Besides the fences, a few of which only have been figured, there are stout, durable walls built up with tile and plaster, or mud intermixed. These structures rest on a foundation of stone, are two or three feet wide at their base, and rise to a height of eight feet or more, at which altitude they may not be over two feet in width, and are crowned with a coping of tiles like a miniature roof-top. The interior of these walls is filled with a rubble of clay and broken tiles, while the outside exhibits an orderly arrangement of tiles in successive layers.
Fig. 262.—Barred opening in a fence.
The large enclosures, or yashikis, are generally surrounded by walls of this nature.
CHAPTER VI. GARDENS.
The Japanese garden, like the house, presents features that never enter into similar places in America. With us it is either modelled after certain French styles, or it is simply beds of flowers in patches or formal plats, or narrow beds bordering the paths; and even these attempts are generally made on large areas only. The smaller gardens seen around our ordinary dwellings are with few exceptions a tangle of bushes, or wretched attempts to crowd as many different kinds of flowers as possible into a given area; and when winter comes, there is nothing left but a harvest of dead stalks and a lot of hideously-designed trellises painted green.

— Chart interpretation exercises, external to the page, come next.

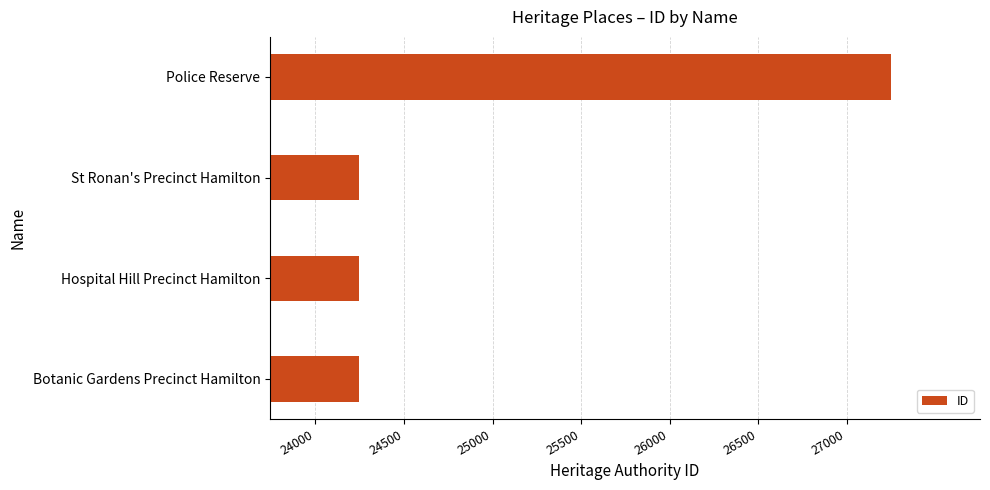

Count the number of categories in the chart.

4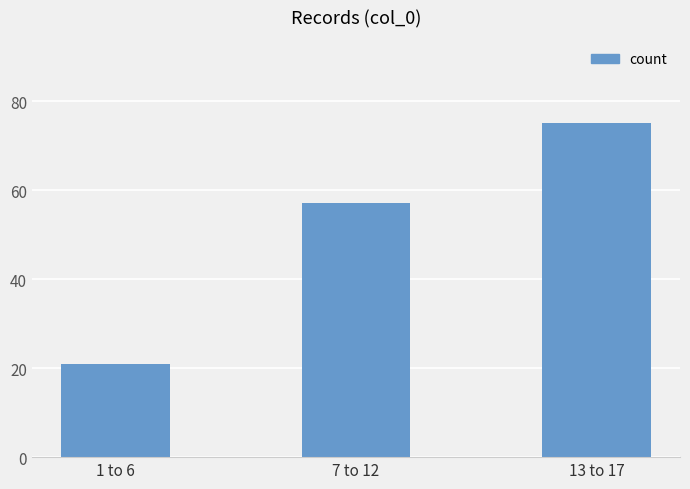

The chart shows a value of 36 at 7 to 12. True or false?

False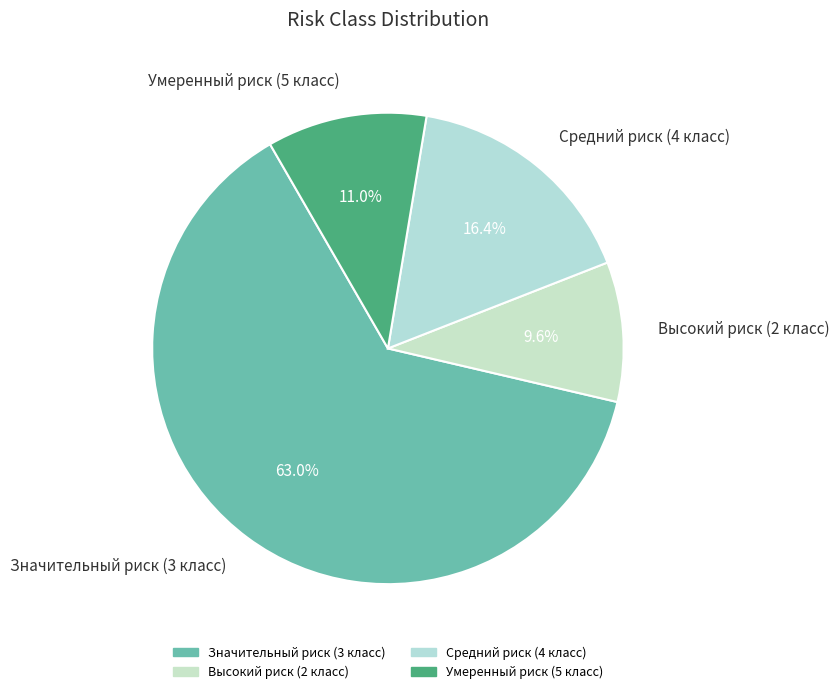

True or false: Высокий риск (2 класс) accounts for 10% of the total.

True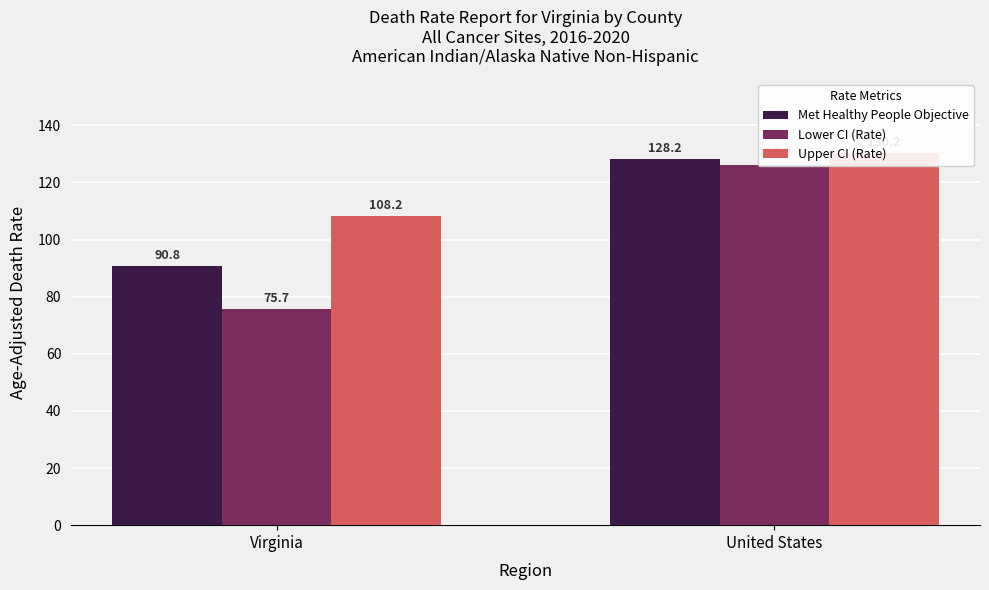

What is the sum of the Met Healthy People Objective values at Virginia and United States?

219.0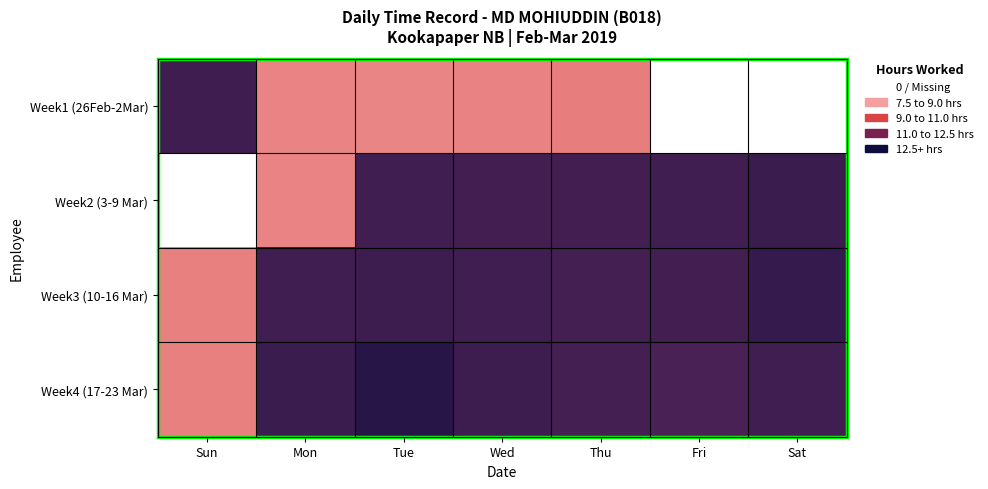

At how many categories does at least one series exceed 9?

7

It is no wonder, then, that as our people have gradually become awakened within recent years to some idea of fitness and harmony of color, the conventional flower-bed has been hopelessly abandoned, and now green grass grows over the graves of most of these futile attempts to defy Nature. The grass substitute has at least the merit of not being offensive to the eye, and of requiring but little care save that of the strenuous pushing of the mechanical grass-cutter. This substitute is, however, a confession of inability and ignorance,—as much as if a decorator, after having struggled in vain with his fresco designs upon some ceiling, should give up in disgust and paint the entire surface one color.